There were also some references to their more everyday technologies. Novitskiy noted the equipment onboard had changed since his first 143-day flight into the Space Station in 2012, with more sophisticated systems, and he specifically cites the newer technologies bringing higher-speed internet as “very helpful in our experiments… They help us exchange information faster and in a more secure fashion.”
Dubrov said the Space Station crew members were currently preparing for a long-anticipated module docking, and that they do, in general, implement a lot of new advanced technology, including “state-of-the-art tablets” (which they appeared to be holding in front of them) and “very advanced communication channels” with Earth providing both internet access and IP telephony solutions. (“Thanks to our partners…” )
Besides the tablets and tools helping them complete their tasks and communicate with the crews on earth, he said, “They help us maintain our psychological comfort during our tours.”
Interviewer Kuznetsov pointed out the active presence that Novitskiy has online and on social media, sharing from his own experiences and observations from high up in space. But speaking of security, has he ever had problems with online fraudsters or breaches of his own accounts? “Or can we be sure that cybercriminals will, under no circumstances, attack cosmonauts?”
The cosmonaut answered with a smile, “Well, it would be great if the hackers listened to you,” adding “and actually, it would be great if they don’t attack anyone.”
But he acknowledged that “Obviously there were some attempts, some telephone calls. I haven’t experienced direct targeted hacks, because I don’t have any confidential information that would be interesting to them.” He has in the past gotten calls from scammers pretending to be bank employees, but there was no harm done, he said, calling it “quite obvious that these were criminals. ”
A Programmer in Space
Both men hold the rank of “test cosmonaut” — but from very different backgrounds. Novitskiy is a decorated military officer (a former Lieutenant Colonel in the Russian Air Force, where he’d put in more than 700 hours of flight time, according to Space.com)
But Dubrov is a former software engineer (according to a feature at NASA). So one of the most interesting moments came when Pyotr was asked about his background in information technology and programming. Did it help him in space — and did he ever write code? Now that he’s reached the Space Station on his very first flight, what role does a programmer and “IT guy” have to play?

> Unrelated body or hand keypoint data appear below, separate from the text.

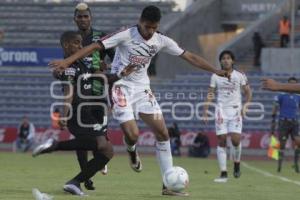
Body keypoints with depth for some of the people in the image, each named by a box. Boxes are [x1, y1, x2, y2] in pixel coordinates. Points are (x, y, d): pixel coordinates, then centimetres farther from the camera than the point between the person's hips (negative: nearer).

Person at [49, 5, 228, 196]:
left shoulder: (161, 41, -2)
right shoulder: (125, 35, -16)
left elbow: (189, 56, 4)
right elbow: (95, 46, -20)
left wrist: (215, 70, 0)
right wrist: (67, 61, -28)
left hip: (142, 89, 5)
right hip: (122, 88, -5)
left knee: (163, 132, -4)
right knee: (133, 135, -19)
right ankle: (132, 150, 23)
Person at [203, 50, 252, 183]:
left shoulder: (240, 76, 3)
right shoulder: (215, 77, 5)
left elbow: (248, 92, 6)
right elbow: (210, 94, 6)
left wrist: (245, 105, -9)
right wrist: (206, 109, -4)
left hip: (235, 110, -1)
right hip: (221, 111, 1)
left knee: (235, 139, -15)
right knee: (221, 141, -5)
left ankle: (237, 163, 15)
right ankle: (223, 173, -4)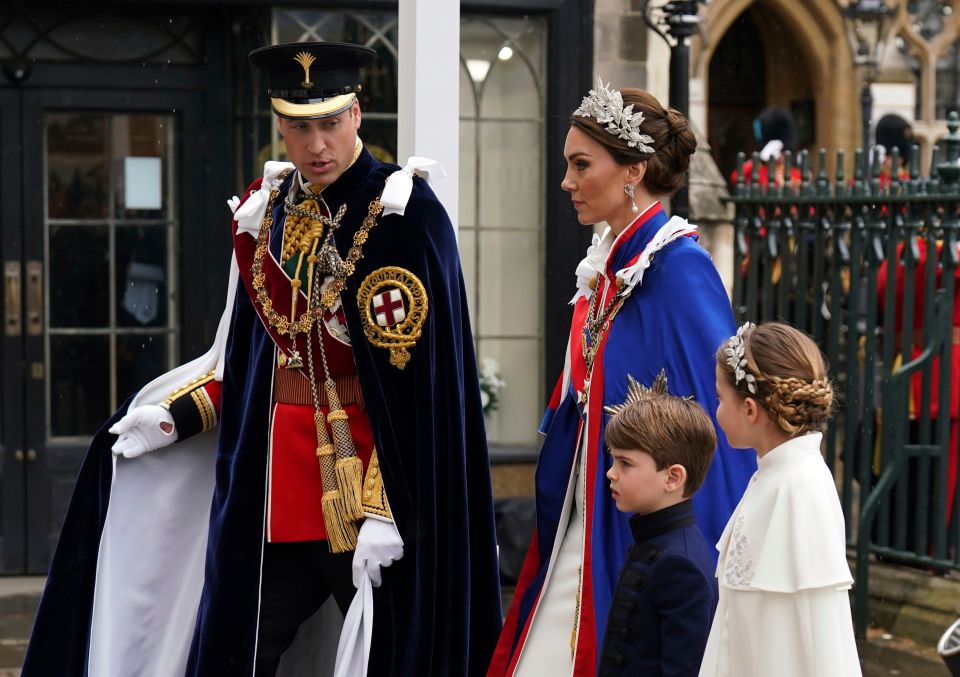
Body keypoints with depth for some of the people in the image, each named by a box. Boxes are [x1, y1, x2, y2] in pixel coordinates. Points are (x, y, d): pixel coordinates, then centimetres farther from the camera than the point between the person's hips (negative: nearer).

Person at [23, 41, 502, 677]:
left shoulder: (401, 214, -13)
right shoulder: (267, 211, 8)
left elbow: (417, 379, -17)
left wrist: (384, 508, -22)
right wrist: (175, 417, 8)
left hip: (372, 469, -6)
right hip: (275, 479, 6)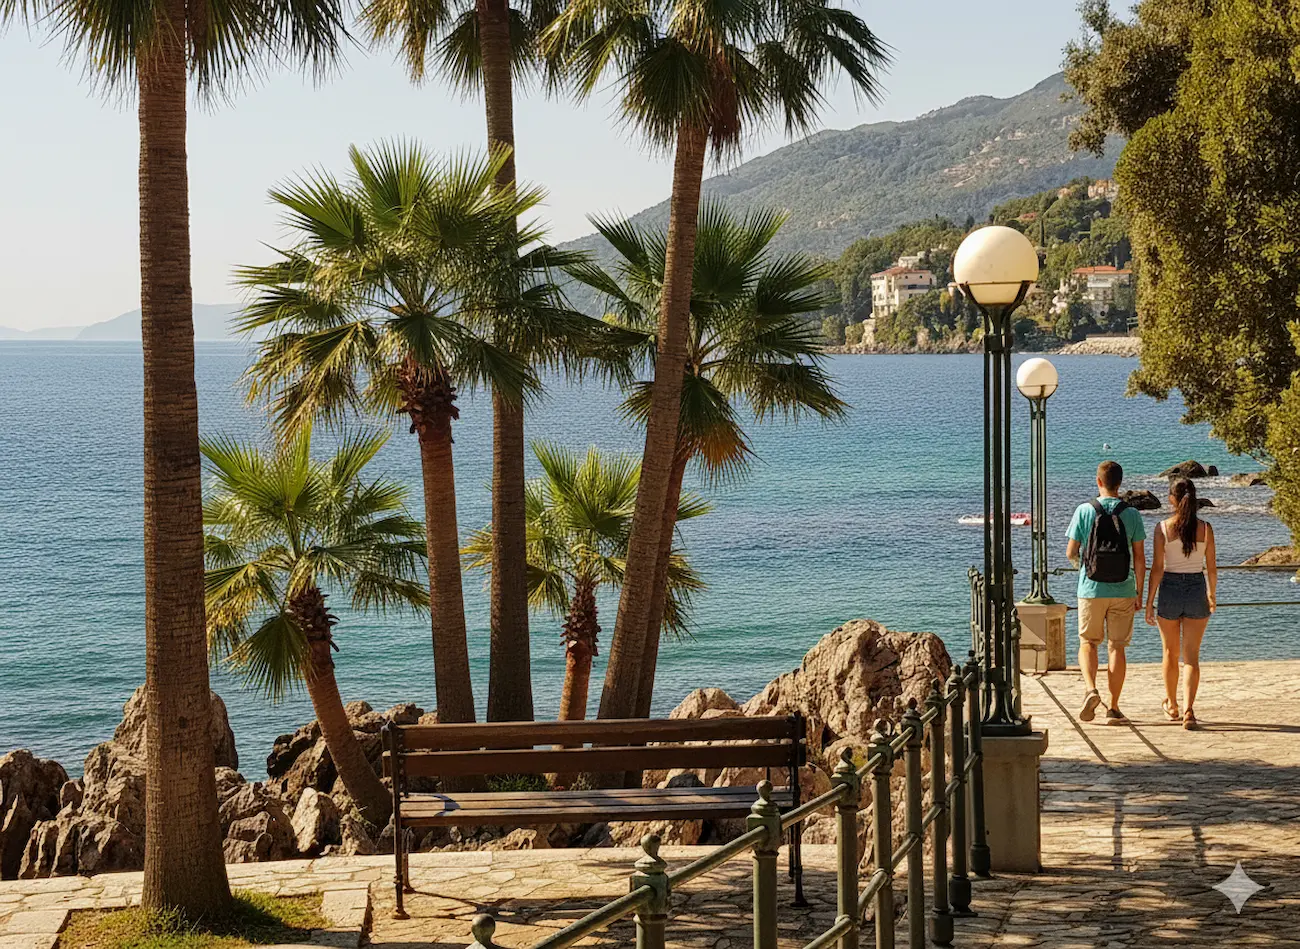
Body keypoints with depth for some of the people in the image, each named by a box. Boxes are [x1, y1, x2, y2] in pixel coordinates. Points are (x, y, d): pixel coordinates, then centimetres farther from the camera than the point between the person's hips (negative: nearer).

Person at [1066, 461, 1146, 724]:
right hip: (1122, 591, 1)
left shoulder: (1084, 511, -6)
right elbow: (1139, 557, -1)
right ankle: (1113, 708, 8)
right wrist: (1139, 592, 8)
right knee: (1117, 646, 8)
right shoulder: (1131, 514, -2)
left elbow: (1071, 552, -2)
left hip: (1091, 589, -1)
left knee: (1088, 642, 13)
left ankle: (1090, 689, -12)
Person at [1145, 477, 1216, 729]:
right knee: (1192, 656, 3)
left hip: (1170, 589, -1)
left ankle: (1171, 705, 33)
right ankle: (1188, 710, -12)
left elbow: (1157, 568, -9)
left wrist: (1150, 602, -3)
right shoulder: (1205, 528, -3)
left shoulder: (1163, 527, -8)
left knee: (1171, 653, 17)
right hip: (1197, 590, 1)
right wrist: (1212, 596, 19)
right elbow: (1211, 568, 2)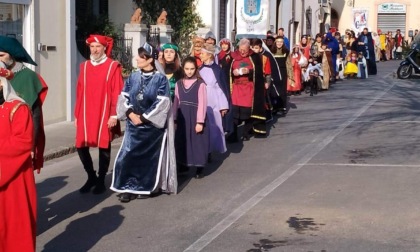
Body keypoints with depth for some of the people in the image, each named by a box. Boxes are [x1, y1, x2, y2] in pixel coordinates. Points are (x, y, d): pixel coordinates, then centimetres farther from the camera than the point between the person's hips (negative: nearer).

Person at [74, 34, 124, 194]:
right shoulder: (84, 66, 9)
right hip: (86, 115, 4)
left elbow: (117, 93, -7)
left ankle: (101, 181, 17)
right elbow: (80, 93, 10)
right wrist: (77, 115, 8)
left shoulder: (113, 67, -3)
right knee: (81, 146, 2)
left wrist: (114, 115, -12)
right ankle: (91, 177, 21)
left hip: (104, 116, -4)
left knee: (104, 148, 4)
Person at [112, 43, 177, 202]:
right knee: (129, 156, -3)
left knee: (150, 157, 3)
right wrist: (131, 114, -10)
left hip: (153, 125, -4)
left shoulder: (160, 79, -6)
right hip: (134, 124, 4)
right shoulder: (133, 77, 6)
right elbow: (123, 98, 6)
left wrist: (143, 118, -13)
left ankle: (148, 187, 15)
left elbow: (162, 103, -12)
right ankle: (129, 188, 4)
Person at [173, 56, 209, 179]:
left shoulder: (200, 84, -7)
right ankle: (184, 164, 24)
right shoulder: (179, 83, 8)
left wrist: (200, 122, -15)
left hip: (195, 118, -4)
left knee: (197, 142, 1)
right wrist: (174, 119, 6)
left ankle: (200, 168, 11)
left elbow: (202, 104, -10)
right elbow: (176, 102, 8)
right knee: (182, 142, 9)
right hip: (182, 118, 4)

“You know, I mostly focus right now on experiments, on technical maintenance at the station,” Dubrov replied. “So I only have some leisure time for my own things, things that I’m passionate about, but I don’t have that much free time right now.”
But it does seem like he has used his coding/IT skills a bit while in space. “I am trying to make it more comfortable, make it easier for the crew to work with some of our information resources such as our daily schedules,” he said. “I try to make those schedules more visible, more clear, more helpful in our work. I can’t really allocate that much time to those activities, but I hope Oleg appreciates what I’m doing, and I hope it will be helpful for all of us, and the crews that come after us.”

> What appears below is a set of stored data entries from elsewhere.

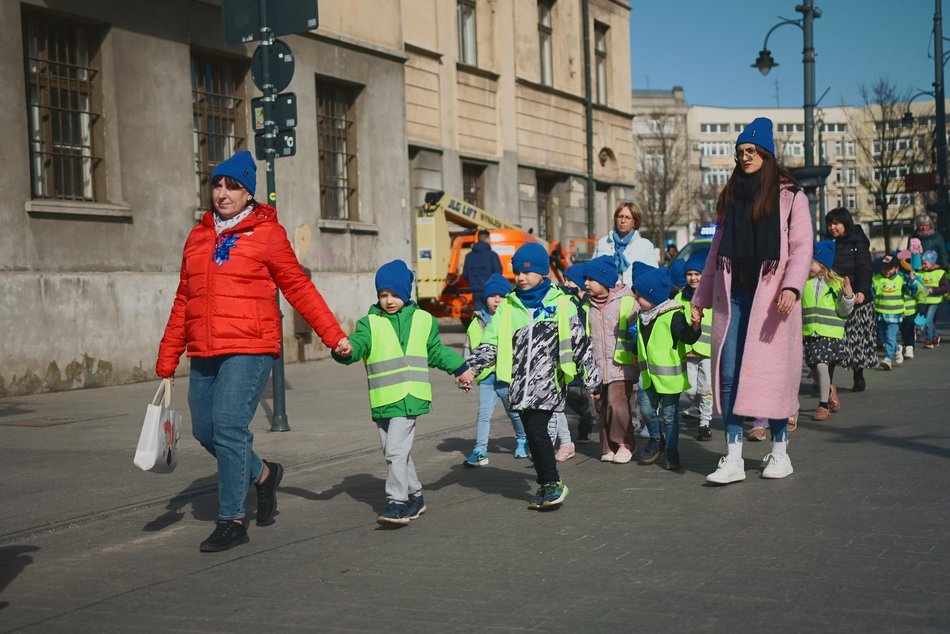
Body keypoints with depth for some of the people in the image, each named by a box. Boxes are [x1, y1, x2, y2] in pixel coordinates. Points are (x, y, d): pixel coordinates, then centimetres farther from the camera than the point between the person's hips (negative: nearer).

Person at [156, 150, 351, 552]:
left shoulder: (266, 233, -1)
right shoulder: (198, 237, 15)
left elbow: (298, 288, 0)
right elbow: (183, 302, 17)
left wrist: (333, 335, -6)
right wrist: (166, 361, 16)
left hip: (250, 350, -6)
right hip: (205, 354, 6)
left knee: (229, 427, -13)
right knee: (205, 430, 9)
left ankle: (232, 521, -1)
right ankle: (263, 474, 34)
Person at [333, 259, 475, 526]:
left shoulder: (423, 320, 9)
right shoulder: (370, 323, 5)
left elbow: (437, 351, 22)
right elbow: (358, 343, -13)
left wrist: (460, 368, 21)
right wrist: (345, 350, -34)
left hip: (409, 397, -3)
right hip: (382, 401, 3)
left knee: (396, 450, -14)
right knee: (393, 451, 12)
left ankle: (397, 502, -11)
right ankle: (414, 496, 27)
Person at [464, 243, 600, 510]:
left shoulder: (560, 304, 1)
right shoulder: (508, 307, 10)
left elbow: (580, 344, 3)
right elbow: (490, 344, 8)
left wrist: (592, 380, 3)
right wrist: (470, 368, -8)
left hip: (548, 380, -4)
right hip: (521, 382, 4)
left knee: (537, 430, -15)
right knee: (532, 433, 5)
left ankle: (553, 483, -2)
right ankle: (547, 486, 17)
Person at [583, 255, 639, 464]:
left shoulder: (627, 302, -6)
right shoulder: (589, 306, 12)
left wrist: (637, 358, -5)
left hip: (622, 368, -6)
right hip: (598, 369, 6)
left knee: (617, 404, -15)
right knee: (602, 408, 7)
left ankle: (625, 443, 1)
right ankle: (608, 447, 17)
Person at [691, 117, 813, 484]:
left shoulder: (790, 197, 3)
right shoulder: (730, 197, 17)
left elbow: (802, 247, -5)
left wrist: (791, 287, -21)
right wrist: (700, 298, 17)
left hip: (770, 297, -4)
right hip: (732, 296, 4)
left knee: (773, 371, -2)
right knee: (728, 375, -3)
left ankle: (779, 451, 13)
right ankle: (733, 458, -1)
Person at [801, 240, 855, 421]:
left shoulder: (836, 283, -1)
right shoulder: (803, 282, 8)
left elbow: (843, 311, -1)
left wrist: (848, 297, -17)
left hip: (830, 332, -4)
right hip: (809, 332, 4)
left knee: (821, 365, -16)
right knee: (813, 368, 8)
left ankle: (823, 405, -5)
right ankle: (830, 389, 38)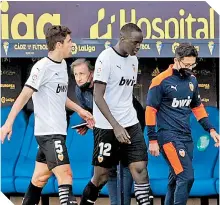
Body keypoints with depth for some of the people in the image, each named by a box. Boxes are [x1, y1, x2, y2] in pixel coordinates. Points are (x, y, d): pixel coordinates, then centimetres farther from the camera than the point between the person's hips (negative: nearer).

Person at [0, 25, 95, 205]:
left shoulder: (62, 65, 13)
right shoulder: (43, 67, -14)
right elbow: (24, 95, -17)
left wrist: (79, 110, 26)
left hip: (57, 131, 9)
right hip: (49, 132, -9)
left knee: (40, 177, 12)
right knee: (65, 174, -14)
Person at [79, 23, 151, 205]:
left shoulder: (133, 60, 9)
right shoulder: (106, 58, -13)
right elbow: (98, 96, -17)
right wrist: (115, 126, -25)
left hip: (131, 124, 6)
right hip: (107, 127, -6)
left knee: (140, 168, -6)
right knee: (101, 175, 3)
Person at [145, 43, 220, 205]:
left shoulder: (192, 80, 9)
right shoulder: (161, 81, -11)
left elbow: (197, 107, 22)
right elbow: (151, 111, -7)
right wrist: (153, 140, -9)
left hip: (186, 136, 7)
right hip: (169, 136, -7)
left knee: (177, 179, 10)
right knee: (187, 177, -17)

The interview closed with one grand final question from Kuznetsov: “What do you think will be the future of the planet?”
Novitskiy responded with a message that the conference was sure to be receptive to: “I think that the future of our planet should be secure.
“Everyone is working on that. All the technical specialists in the state agencies try to make sure that cutting-edge technologies are not used to harm people, and humanity in general.
“We do hope for the better future, and for the digital safety and security, and just the safety and security of humanity. This is what we would love to achieve on our planet.”